[Records to use — start]

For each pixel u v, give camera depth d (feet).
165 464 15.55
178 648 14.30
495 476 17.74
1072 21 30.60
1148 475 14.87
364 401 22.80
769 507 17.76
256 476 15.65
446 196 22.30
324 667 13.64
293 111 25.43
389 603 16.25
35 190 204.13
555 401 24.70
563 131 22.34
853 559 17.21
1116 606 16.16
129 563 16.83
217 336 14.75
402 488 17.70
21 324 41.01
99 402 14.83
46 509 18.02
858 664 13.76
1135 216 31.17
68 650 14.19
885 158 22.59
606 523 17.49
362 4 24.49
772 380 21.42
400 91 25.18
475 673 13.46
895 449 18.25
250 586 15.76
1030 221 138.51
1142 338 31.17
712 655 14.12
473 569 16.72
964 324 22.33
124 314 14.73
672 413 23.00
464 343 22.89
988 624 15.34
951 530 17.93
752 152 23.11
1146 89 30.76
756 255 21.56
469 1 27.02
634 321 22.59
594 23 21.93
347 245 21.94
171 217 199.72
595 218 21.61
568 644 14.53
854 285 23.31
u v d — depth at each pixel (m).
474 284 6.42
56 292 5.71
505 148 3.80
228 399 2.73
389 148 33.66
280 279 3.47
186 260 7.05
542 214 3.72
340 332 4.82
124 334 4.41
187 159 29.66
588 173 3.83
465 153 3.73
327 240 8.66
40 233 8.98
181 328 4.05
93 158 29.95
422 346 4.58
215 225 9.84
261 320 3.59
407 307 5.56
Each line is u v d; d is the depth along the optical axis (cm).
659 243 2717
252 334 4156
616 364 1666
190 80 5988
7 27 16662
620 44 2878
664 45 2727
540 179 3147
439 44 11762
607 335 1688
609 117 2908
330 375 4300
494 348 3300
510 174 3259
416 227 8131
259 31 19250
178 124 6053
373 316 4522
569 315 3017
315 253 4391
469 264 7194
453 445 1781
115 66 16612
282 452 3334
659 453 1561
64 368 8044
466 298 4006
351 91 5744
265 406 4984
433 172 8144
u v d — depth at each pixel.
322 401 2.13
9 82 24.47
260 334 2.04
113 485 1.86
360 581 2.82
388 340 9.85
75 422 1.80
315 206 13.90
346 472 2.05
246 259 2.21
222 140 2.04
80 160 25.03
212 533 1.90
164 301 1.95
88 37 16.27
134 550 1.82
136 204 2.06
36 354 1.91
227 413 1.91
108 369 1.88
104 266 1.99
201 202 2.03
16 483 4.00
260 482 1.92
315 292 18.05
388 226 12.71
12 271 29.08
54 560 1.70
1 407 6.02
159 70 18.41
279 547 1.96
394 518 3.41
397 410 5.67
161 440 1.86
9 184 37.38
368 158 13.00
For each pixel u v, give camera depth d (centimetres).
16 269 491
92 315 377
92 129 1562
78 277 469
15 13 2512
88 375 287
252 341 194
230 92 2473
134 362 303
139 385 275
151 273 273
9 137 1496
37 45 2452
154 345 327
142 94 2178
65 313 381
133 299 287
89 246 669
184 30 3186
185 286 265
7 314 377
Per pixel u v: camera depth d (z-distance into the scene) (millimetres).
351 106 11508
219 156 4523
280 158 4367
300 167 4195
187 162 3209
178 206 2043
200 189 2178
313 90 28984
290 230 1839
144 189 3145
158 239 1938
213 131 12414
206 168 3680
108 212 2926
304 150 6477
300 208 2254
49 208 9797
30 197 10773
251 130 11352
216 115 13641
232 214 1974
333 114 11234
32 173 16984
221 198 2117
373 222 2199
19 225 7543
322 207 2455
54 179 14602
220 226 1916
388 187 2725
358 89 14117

[Records to use — finish]

## Exercise instructions
Reproduce verbatim the lines above, from the line with "280 158 4367" through the line with "220 226 1916".

## Answer to the exercise
280 158 4367
300 167 4195
187 162 3209
178 206 2043
200 189 2178
313 90 28984
290 230 1839
144 189 3145
158 239 1938
213 131 12414
206 168 3680
108 212 2926
304 150 6477
300 208 2254
49 208 9797
30 197 10773
251 130 11352
216 115 13641
232 214 1974
333 114 11234
32 173 16984
221 198 2117
373 222 2199
19 225 7543
322 207 2455
54 179 14602
220 226 1916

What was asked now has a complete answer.